▸ Data shown:
^^^^^^^^

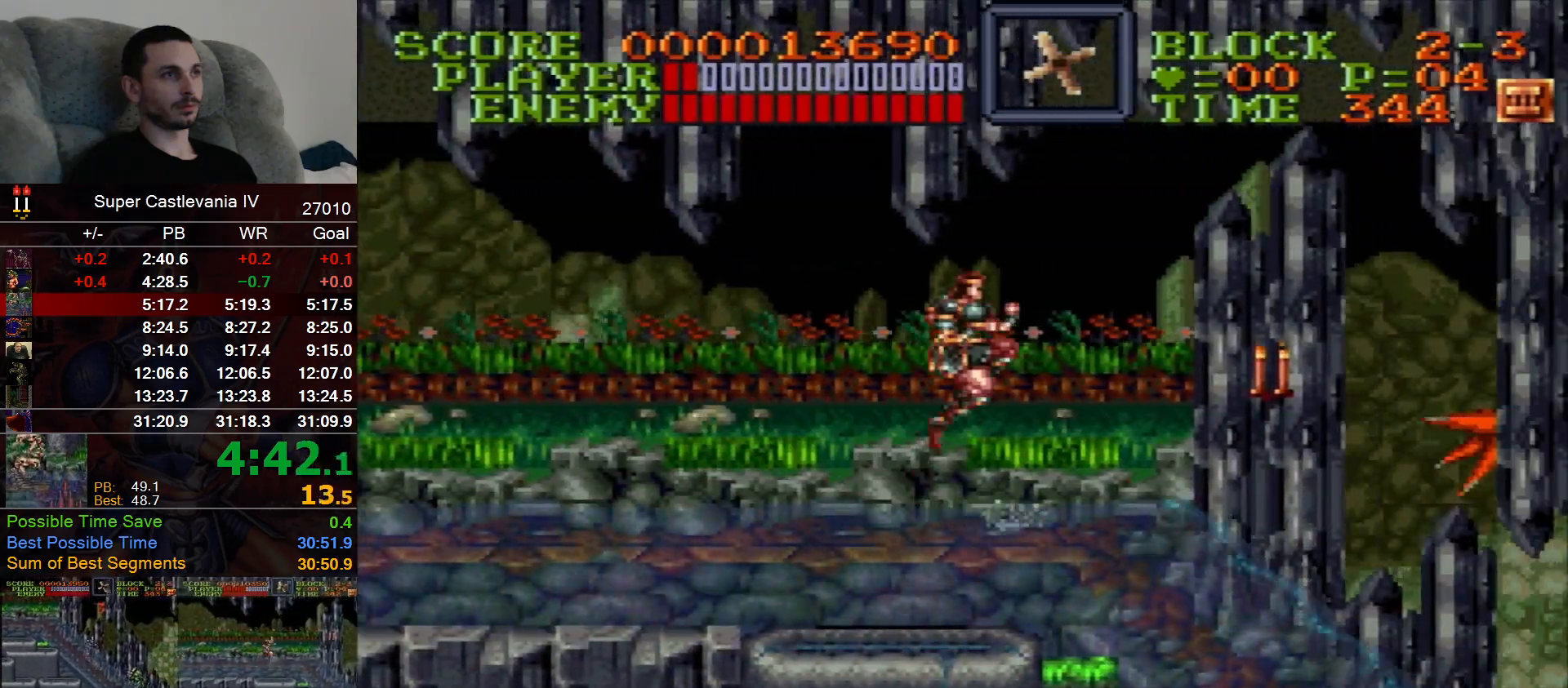
{"dt_ms": 500, "buttons": ["DPAD_RIGHT"]}
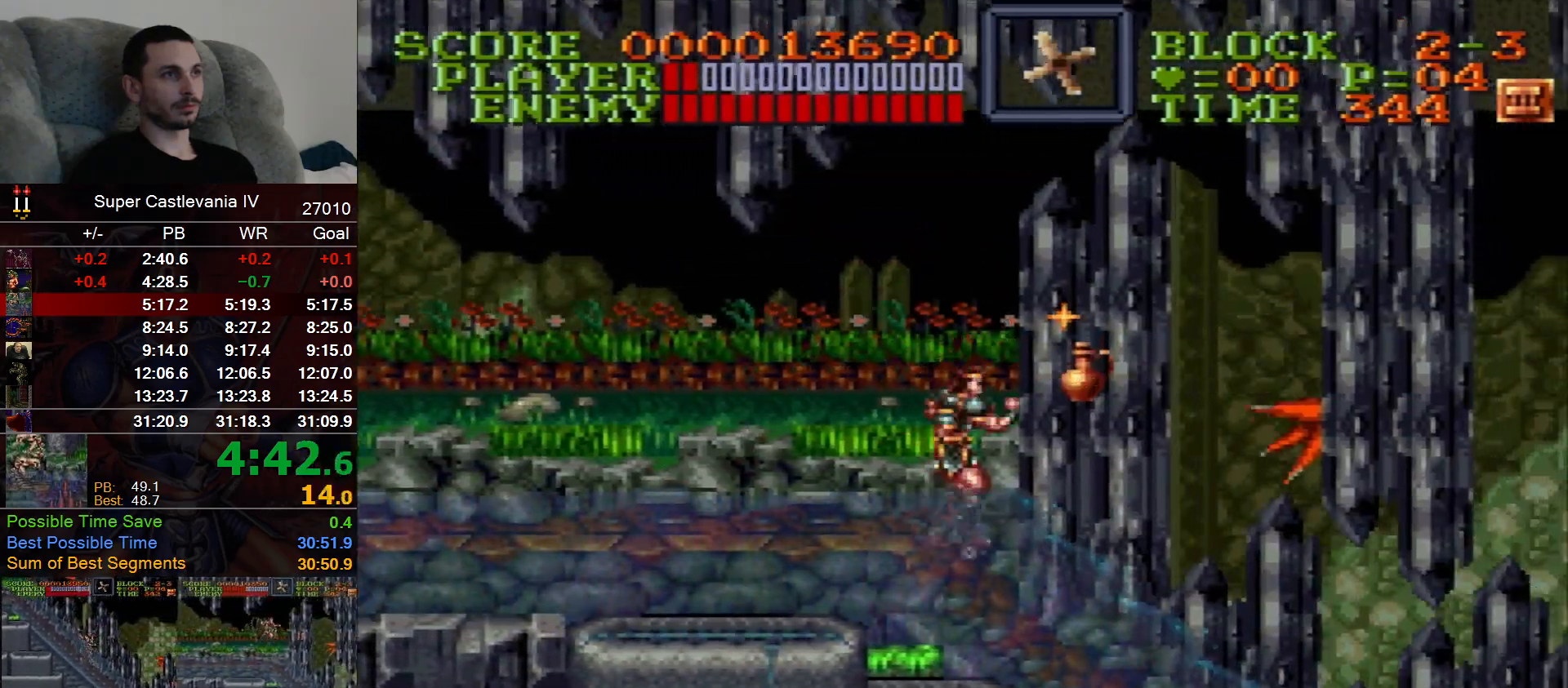
{"dt_ms": 500, "buttons": ["DPAD_RIGHT"], "events": []}
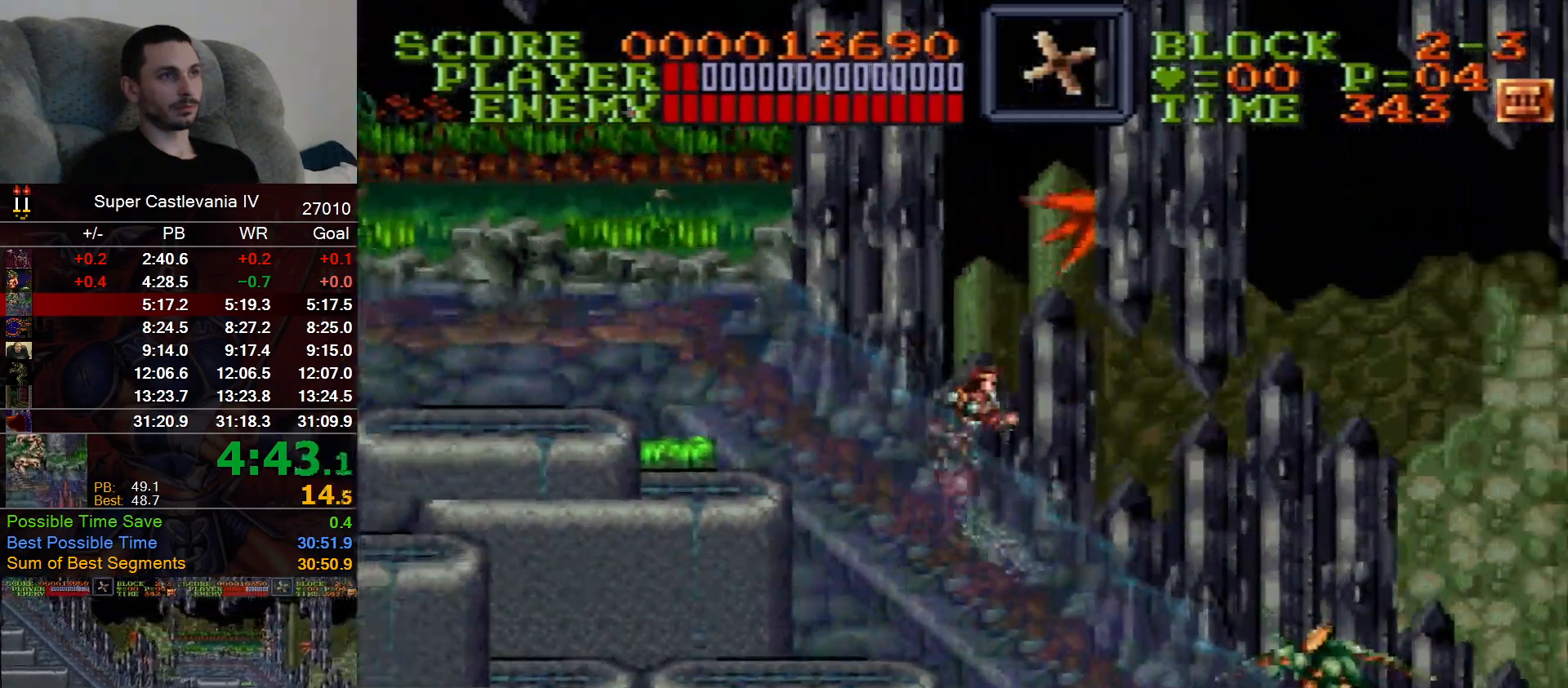
{"dt_ms": 500, "buttons": ["DPAD_RIGHT"], "events": []}
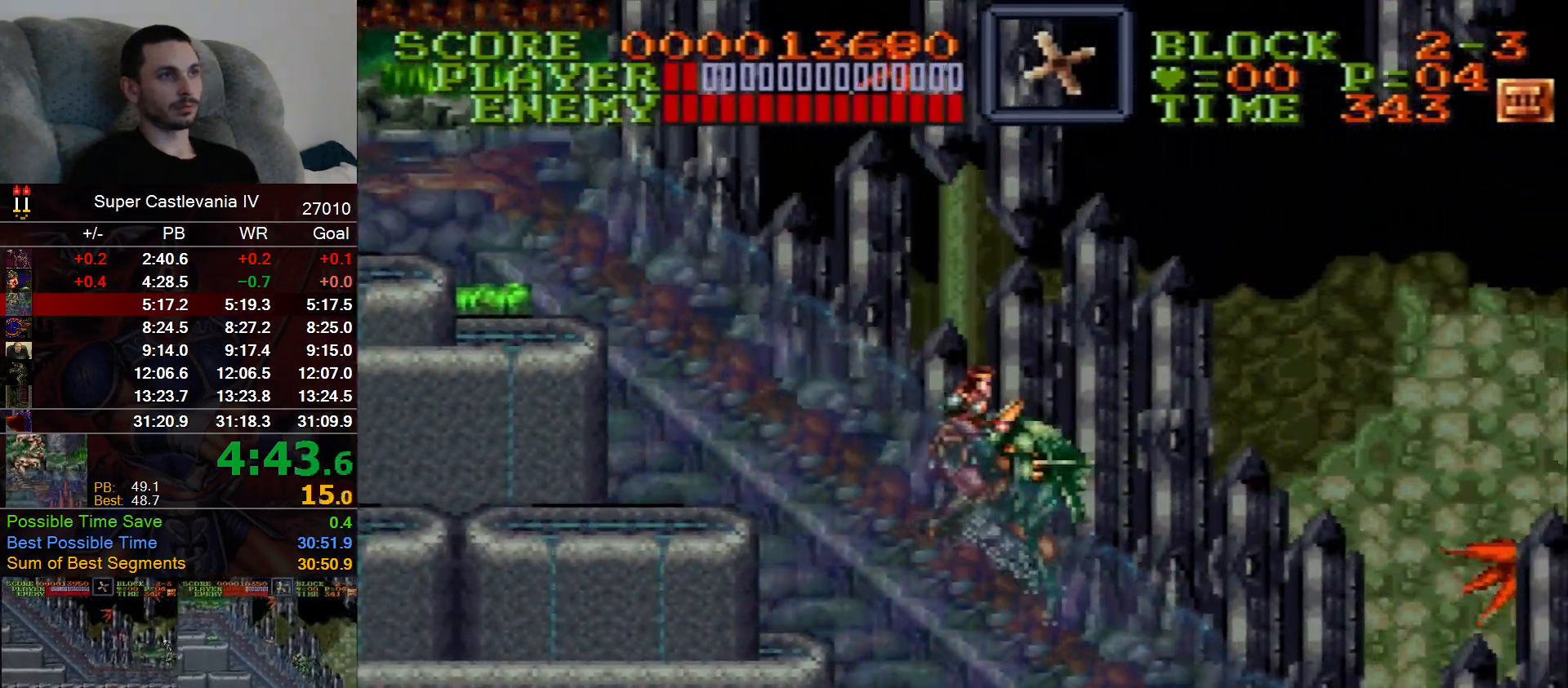
{"dt_ms": 500, "buttons": ["DPAD_RIGHT"], "events": []}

^^^^^^^^

▸ Task brief: Repeat the listing above word for word. Do not include the pictures.

▸ Answer for the task:
{"dt_ms": 500, "buttons": ["DPAD_RIGHT"]}
{"dt_ms": 500, "buttons": ["DPAD_RIGHT"], "events": []}
{"dt_ms": 500, "buttons": ["DPAD_RIGHT"], "events": []}
{"dt_ms": 500, "buttons": ["DPAD_RIGHT"], "events": []}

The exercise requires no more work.